[Directions for this task]
Your answer consists of the lines in the data that contain "Matebeleland". Copy each of them.

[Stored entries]
=== Begin Enclosure ===

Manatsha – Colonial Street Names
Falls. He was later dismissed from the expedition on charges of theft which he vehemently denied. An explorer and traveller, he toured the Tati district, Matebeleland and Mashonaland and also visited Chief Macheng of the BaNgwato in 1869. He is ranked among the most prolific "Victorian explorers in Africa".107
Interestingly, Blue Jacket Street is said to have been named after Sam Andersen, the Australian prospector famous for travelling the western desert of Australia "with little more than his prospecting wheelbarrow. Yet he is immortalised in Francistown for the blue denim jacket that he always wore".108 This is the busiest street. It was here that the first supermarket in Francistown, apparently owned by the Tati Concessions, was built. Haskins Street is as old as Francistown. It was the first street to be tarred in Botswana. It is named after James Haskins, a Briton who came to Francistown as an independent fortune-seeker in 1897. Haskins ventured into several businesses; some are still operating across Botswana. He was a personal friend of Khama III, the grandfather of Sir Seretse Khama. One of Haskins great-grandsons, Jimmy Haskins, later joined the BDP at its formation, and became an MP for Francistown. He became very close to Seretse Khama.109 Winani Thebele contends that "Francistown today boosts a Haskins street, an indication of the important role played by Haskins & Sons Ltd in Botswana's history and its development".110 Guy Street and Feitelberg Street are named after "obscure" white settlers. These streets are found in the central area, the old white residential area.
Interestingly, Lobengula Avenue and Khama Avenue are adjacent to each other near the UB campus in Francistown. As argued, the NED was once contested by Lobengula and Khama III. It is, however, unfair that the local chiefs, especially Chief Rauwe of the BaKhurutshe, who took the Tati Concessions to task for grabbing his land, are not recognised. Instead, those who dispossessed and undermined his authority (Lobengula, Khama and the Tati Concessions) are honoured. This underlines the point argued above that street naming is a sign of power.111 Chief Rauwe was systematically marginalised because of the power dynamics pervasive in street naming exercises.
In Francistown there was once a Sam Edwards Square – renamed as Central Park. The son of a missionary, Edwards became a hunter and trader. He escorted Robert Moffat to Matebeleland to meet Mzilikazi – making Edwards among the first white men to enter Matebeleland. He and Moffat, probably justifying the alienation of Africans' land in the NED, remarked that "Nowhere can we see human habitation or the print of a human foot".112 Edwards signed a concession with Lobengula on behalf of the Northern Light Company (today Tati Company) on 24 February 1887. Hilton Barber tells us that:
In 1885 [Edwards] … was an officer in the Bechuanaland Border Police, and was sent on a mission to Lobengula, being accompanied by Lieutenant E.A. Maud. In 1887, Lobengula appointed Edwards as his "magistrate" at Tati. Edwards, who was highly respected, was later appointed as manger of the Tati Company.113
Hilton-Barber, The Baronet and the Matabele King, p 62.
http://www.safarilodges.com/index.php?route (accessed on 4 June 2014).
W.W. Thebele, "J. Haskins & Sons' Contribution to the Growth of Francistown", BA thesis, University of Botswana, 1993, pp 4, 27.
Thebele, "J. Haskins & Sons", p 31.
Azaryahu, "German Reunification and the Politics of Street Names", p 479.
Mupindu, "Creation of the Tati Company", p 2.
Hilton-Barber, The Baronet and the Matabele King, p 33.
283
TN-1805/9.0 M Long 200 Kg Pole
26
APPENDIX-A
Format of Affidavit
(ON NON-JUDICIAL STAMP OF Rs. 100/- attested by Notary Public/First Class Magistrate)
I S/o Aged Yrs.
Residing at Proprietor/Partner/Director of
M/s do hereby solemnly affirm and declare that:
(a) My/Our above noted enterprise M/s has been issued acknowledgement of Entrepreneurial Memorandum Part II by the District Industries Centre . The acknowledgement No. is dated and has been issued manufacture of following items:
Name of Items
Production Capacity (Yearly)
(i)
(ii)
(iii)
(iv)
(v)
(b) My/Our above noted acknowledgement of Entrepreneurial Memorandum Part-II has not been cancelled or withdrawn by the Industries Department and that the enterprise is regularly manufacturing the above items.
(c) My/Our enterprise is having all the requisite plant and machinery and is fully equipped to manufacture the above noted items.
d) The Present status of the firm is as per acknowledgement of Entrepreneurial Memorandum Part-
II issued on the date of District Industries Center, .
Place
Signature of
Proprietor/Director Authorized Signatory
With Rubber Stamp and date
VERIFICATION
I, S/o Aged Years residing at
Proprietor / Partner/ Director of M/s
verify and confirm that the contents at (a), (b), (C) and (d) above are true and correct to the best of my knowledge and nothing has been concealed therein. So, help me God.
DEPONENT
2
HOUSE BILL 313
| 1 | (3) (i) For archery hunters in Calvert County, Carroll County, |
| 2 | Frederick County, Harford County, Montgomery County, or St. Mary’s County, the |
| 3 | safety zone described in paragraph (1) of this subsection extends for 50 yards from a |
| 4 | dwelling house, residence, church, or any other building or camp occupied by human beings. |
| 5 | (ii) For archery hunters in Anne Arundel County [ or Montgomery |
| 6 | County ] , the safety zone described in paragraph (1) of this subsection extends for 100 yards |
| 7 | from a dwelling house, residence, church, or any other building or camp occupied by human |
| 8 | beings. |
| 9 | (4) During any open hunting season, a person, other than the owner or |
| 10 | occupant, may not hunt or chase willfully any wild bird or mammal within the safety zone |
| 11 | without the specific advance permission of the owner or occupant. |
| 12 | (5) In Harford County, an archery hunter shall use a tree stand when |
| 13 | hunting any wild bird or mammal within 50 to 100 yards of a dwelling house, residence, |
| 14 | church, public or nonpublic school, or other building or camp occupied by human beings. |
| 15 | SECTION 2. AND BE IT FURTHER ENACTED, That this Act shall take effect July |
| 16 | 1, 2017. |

=== End Enclosure ===

[Problem solution]
Falls. He was later dismissed from the expedition on charges of theft which he vehemently denied. An explorer and traveller, he toured the Tati district, Matebeleland and Mashonaland and also visited Chief Macheng of the BaNgwato in 1869. He is ranked among the most prolific "Victorian explorers in Africa".107
In Francistown there was once a Sam Edwards Square – renamed as Central Park. The son of a missionary, Edwards became a hunter and trader. He escorted Robert Moffat to Matebeleland to meet Mzilikazi – making Edwards among the first white men to enter Matebeleland. He and Moffat, probably justifying the alienation of Africans' land in the NED, remarked that "Nowhere can we see human habitation or the print of a human foot".112 Edwards signed a concession with Lobengula on behalf of the Northern Light Company (today Tati Company) on 24 February 1887. Hilton Barber tells us that:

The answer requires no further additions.